Week 8 - Bloom Filters

OMSCS

Week 7 - Homework 5 (unassessed)

Week 8 - Bloom Filters

This week we will be focusing on hash functions. First we will look at a probability question.

Balls in bins problem

If you randomly throw $n$ identical balls in $n$ identical bins $B_i$ for $1 \leq i \leq n$ where each throw is independent of on another. Define $load(i) =$ number of balls in bin $B_i$. How large is the max load = $\max_i load(i)$?

We are going to show that ….

So first look at

$$\mathbb{P}(\geq log(n) \mbox{ balls are ssigned to } B_i) = \binom{n}{log(n)} \left ( \frac{1}{n} \right )^{\log(n)} \leq \left ( \frac{e}{\log(n)} \right )^{\log(n)}$$

by Stirling’s formula and the definition of the Binomial coefficient.

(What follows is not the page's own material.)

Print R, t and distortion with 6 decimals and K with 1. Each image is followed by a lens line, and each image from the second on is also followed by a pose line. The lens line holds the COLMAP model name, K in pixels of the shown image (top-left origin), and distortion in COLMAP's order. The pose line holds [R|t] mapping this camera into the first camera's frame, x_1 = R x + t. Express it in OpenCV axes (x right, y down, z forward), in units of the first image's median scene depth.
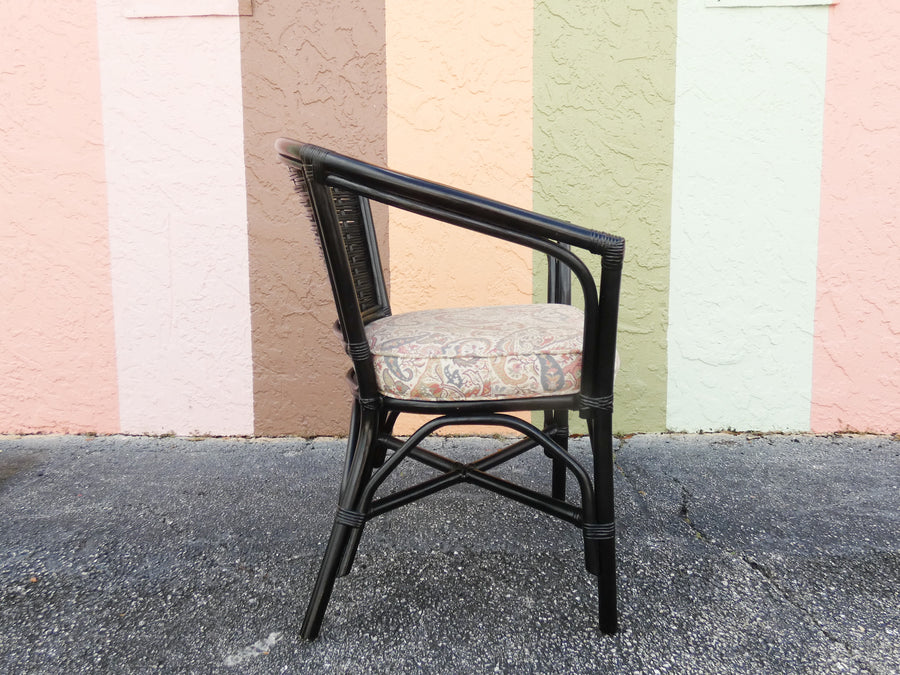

So by letting $n > 2^{11}$ we can further say

$$\mathbb{P}(\geq log(n) \mbox{ balls are ssigned to } B_i) \leq \frac{1}{n^2}.$$

Using this as there are $n$ bins we can bound the max load

$$\mathbb{P}(\mbox{max load } < \log(n)) \geq 1 - \frac{1}{n}.$$

Infact further analysis can show that with high probability max load = $\Theta(\frac{\log(n)}{\log\log(n)})$.

Best of 2 approach

Best of 2(n)
	Input: positive integer n
	Output: allocation of n balls to n bins
1. For i = 1 -> n
	2. Randomly select two bins j & k.
	3. If load(j) < load(k) assign ball to bin j
	4. Otherwise assign ball to bin k

In this approach we get the max load is $O(\log \log n)$ with high probability.

Note if we increase 2 to $d > 2$ then we only get a slight decrease in max load to $O(\frac{\log \log(n)}{\log(d)})$ with high probability.

Hashing

Unacceptable passwords

We want to check a user doesn’t put in a password that is considered unacceptable. We have a huge universe of possible passwords $U$. We want to maintain $S \subset U$ of unacceptable passwords.

For a given password $x \in U$ we want to be able to answer is $x \in S$?

In Chain Hashing, we use a hash table ($A$, $h: U \rightarrow A$) of a given size $n$. Where the entries in $A$ the associative array are linked lists that handle collisions.

For notation let $\vert U \vert =: N$ and have $\vert S \vert =: m$ then ideally we will have $N >> n >= m$.

In Chain Hashing the length of the linked lists behave similarly to the balls in the bins problem. Therefore, if $m = n$ with high probability look up time will be $O(\log(n))$ which will be too high if $n$ is sufficiently large. This is where the best of 2 approach can help us.

Best of 2 hashing

Instead of using a hash table with only one hash function instead lets use two independent hash functions $h_1$ and $h_2$. Then we do the following for operations:

  • To add $x \in U$ we:
    • Compute $h_1(x)$ and $h_2(x)$, and
    • add $x$ to the least loaded of $h_1(x)$ and $h_2(x)$.
  • To check if $e \in U$ is in $S$
    • Compute $h_1(e)$ and $h_2(e)$, and
    • check for $y$ in $h_1(e)$ and $h_2(e)$.

From the analysis we did above if $n = m$ then this should have run time of $O(\log \log(n))$.

Bloom filters

Bloom filters are another way to solve the unacceptable passwords problem.

  • Checks take $O(1)$ time,
  • It uses less space than Chain Hashing, and
  • it is a simpler algorithm. However, there is a small probability of false positives $x \not \in S$ but we say it is!